--- WORK INSTRUCTION ---
Every entry must be duplicated precisely as written.

§ §

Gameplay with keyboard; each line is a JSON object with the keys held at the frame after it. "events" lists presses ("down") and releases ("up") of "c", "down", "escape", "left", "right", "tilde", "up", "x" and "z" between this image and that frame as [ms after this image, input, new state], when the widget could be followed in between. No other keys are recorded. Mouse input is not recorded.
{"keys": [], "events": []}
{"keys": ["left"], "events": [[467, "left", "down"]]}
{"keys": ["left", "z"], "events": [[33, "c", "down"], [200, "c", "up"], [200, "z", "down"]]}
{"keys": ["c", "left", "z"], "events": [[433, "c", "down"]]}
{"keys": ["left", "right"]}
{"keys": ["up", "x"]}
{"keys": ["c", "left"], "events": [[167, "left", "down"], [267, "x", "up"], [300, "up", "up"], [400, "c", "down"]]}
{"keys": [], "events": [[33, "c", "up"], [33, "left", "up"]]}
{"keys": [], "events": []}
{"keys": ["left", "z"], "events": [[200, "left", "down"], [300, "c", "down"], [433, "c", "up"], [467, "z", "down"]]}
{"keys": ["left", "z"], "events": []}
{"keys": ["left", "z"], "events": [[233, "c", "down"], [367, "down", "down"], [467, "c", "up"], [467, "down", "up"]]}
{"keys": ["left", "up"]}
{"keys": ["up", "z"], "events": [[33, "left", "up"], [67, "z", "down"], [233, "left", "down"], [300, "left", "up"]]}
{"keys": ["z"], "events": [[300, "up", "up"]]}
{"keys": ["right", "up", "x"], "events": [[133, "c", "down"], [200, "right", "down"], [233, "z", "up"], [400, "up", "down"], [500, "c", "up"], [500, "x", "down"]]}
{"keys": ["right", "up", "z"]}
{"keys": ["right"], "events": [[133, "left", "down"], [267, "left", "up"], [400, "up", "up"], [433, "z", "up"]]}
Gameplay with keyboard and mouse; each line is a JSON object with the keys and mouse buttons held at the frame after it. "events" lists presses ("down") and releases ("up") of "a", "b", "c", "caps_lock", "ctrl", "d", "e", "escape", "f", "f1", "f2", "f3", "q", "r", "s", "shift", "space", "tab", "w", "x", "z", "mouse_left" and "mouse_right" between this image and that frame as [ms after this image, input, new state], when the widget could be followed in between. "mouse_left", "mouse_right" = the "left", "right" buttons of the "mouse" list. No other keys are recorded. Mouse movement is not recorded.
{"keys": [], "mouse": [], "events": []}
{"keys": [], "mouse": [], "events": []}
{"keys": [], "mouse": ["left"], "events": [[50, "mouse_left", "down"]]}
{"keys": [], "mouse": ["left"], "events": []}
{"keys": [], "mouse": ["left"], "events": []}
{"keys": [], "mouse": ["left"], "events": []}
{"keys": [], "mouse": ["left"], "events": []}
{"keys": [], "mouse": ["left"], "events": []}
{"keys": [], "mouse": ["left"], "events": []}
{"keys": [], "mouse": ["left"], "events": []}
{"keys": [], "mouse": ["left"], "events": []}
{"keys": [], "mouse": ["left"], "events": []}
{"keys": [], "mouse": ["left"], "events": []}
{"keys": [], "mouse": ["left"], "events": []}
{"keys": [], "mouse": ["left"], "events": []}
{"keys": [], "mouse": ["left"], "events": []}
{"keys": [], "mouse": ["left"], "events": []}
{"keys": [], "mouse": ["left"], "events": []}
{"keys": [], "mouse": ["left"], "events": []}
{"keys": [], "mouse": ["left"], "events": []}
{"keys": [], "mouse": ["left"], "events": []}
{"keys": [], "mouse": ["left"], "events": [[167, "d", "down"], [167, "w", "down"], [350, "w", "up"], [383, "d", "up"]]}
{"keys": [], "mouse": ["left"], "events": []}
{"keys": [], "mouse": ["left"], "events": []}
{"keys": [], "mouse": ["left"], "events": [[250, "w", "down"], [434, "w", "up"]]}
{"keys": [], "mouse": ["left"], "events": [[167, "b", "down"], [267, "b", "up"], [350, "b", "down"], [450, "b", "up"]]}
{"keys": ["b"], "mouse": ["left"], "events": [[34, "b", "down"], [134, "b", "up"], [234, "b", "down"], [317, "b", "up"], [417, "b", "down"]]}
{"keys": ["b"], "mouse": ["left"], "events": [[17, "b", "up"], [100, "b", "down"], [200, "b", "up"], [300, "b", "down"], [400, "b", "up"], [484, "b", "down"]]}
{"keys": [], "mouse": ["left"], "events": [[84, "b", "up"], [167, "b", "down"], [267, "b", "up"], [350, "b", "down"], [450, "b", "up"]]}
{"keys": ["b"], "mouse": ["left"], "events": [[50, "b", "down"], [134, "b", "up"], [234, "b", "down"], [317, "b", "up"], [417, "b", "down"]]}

§ §

--- TASK SOLUTION ---
Gameplay with keyboard; each line is a JSON object with the keys held at the frame after it. "events" lists presses ("down") and releases ("up") of "c", "down", "escape", "left", "right", "tilde", "up", "x" and "z" between this image and that frame as [ms after this image, input, new state], when the widget could be followed in between. No other keys are recorded. Mouse input is not recorded.
{"keys": [], "events": []}
{"keys": ["left"], "events": [[467, "left", "down"]]}
{"keys": ["left", "z"], "events": [[33, "c", "down"], [200, "c", "up"], [200, "z", "down"]]}
{"keys": ["c", "left", "z"], "events": [[433, "c", "down"]]}
{"keys": ["left", "right"]}
{"keys": ["up", "x"]}
{"keys": ["c", "left"], "events": [[167, "left", "down"], [267, "x", "up"], [300, "up", "up"], [400, "c", "down"]]}
{"keys": [], "events": [[33, "c", "up"], [33, "left", "up"]]}
{"keys": [], "events": []}
{"keys": ["left", "z"], "events": [[200, "left", "down"], [300, "c", "down"], [433, "c", "up"], [467, "z", "down"]]}
{"keys": ["left", "z"], "events": []}
{"keys": ["left", "z"], "events": [[233, "c", "down"], [367, "down", "down"], [467, "c", "up"], [467, "down", "up"]]}
{"keys": ["left", "up"]}
{"keys": ["up", "z"], "events": [[33, "left", "up"], [67, "z", "down"], [233, "left", "down"], [300, "left", "up"]]}
{"keys": ["z"], "events": [[300, "up", "up"]]}
{"keys": ["right", "up", "x"], "events": [[133, "c", "down"], [200, "right", "down"], [233, "z", "up"], [400, "up", "down"], [500, "c", "up"], [500, "x", "down"]]}
{"keys": ["right", "up", "z"]}
{"keys": ["right"], "events": [[133, "left", "down"], [267, "left", "up"], [400, "up", "up"], [433, "z", "up"]]}
Gameplay with keyboard and mouse; each line is a JSON object with the keys and mouse buttons held at the frame after it. "events" lists presses ("down") and releases ("up") of "a", "b", "c", "caps_lock", "ctrl", "d", "e", "escape", "f", "f1", "f2", "f3", "q", "r", "s", "shift", "space", "tab", "w", "x", "z", "mouse_left" and "mouse_right" between this image and that frame as [ms after this image, input, new state], when the widget could be followed in between. "mouse_left", "mouse_right" = the "left", "right" buttons of the "mouse" list. No other keys are recorded. Mouse movement is not recorded.
{"keys": [], "mouse": [], "events": []}
{"keys": [], "mouse": [], "events": []}
{"keys": [], "mouse": ["left"], "events": [[50, "mouse_left", "down"]]}
{"keys": [], "mouse": ["left"], "events": []}
{"keys": [], "mouse": ["left"], "events": []}
{"keys": [], "mouse": ["left"], "events": []}
{"keys": [], "mouse": ["left"], "events": []}
{"keys": [], "mouse": ["left"], "events": []}
{"keys": [], "mouse": ["left"], "events": []}
{"keys": [], "mouse": ["left"], "events": []}
{"keys": [], "mouse": ["left"], "events": []}
{"keys": [], "mouse": ["left"], "events": []}
{"keys": [], "mouse": ["left"], "events": []}
{"keys": [], "mouse": ["left"], "events": []}
{"keys": [], "mouse": ["left"], "events": []}
{"keys": [], "mouse": ["left"], "events": []}
{"keys": [], "mouse": ["left"], "events": []}
{"keys": [], "mouse": ["left"], "events": []}
{"keys": [], "mouse": ["left"], "events": []}
{"keys": [], "mouse": ["left"], "events": []}
{"keys": [], "mouse": ["left"], "events": []}
{"keys": [], "mouse": ["left"], "events": [[167, "d", "down"], [167, "w", "down"], [350, "w", "up"], [383, "d", "up"]]}
{"keys": [], "mouse": ["left"], "events": []}
{"keys": [], "mouse": ["left"], "events": []}
{"keys": [], "mouse": ["left"], "events": [[250, "w", "down"], [434, "w", "up"]]}
{"keys": [], "mouse": ["left"], "events": [[167, "b", "down"], [267, "b", "up"], [350, "b", "down"], [450, "b", "up"]]}
{"keys": ["b"], "mouse": ["left"], "events": [[34, "b", "down"], [134, "b", "up"], [234, "b", "down"], [317, "b", "up"], [417, "b", "down"]]}
{"keys": ["b"], "mouse": ["left"], "events": [[17, "b", "up"], [100, "b", "down"], [200, "b", "up"], [300, "b", "down"], [400, "b", "up"], [484, "b", "down"]]}
{"keys": [], "mouse": ["left"], "events": [[84, "b", "up"], [167, "b", "down"], [267, "b", "up"], [350, "b", "down"], [450, "b", "up"]]}
{"keys": ["b"], "mouse": ["left"], "events": [[50, "b", "down"], [134, "b", "up"], [234, "b", "down"], [317, "b", "up"], [417, "b", "down"]]}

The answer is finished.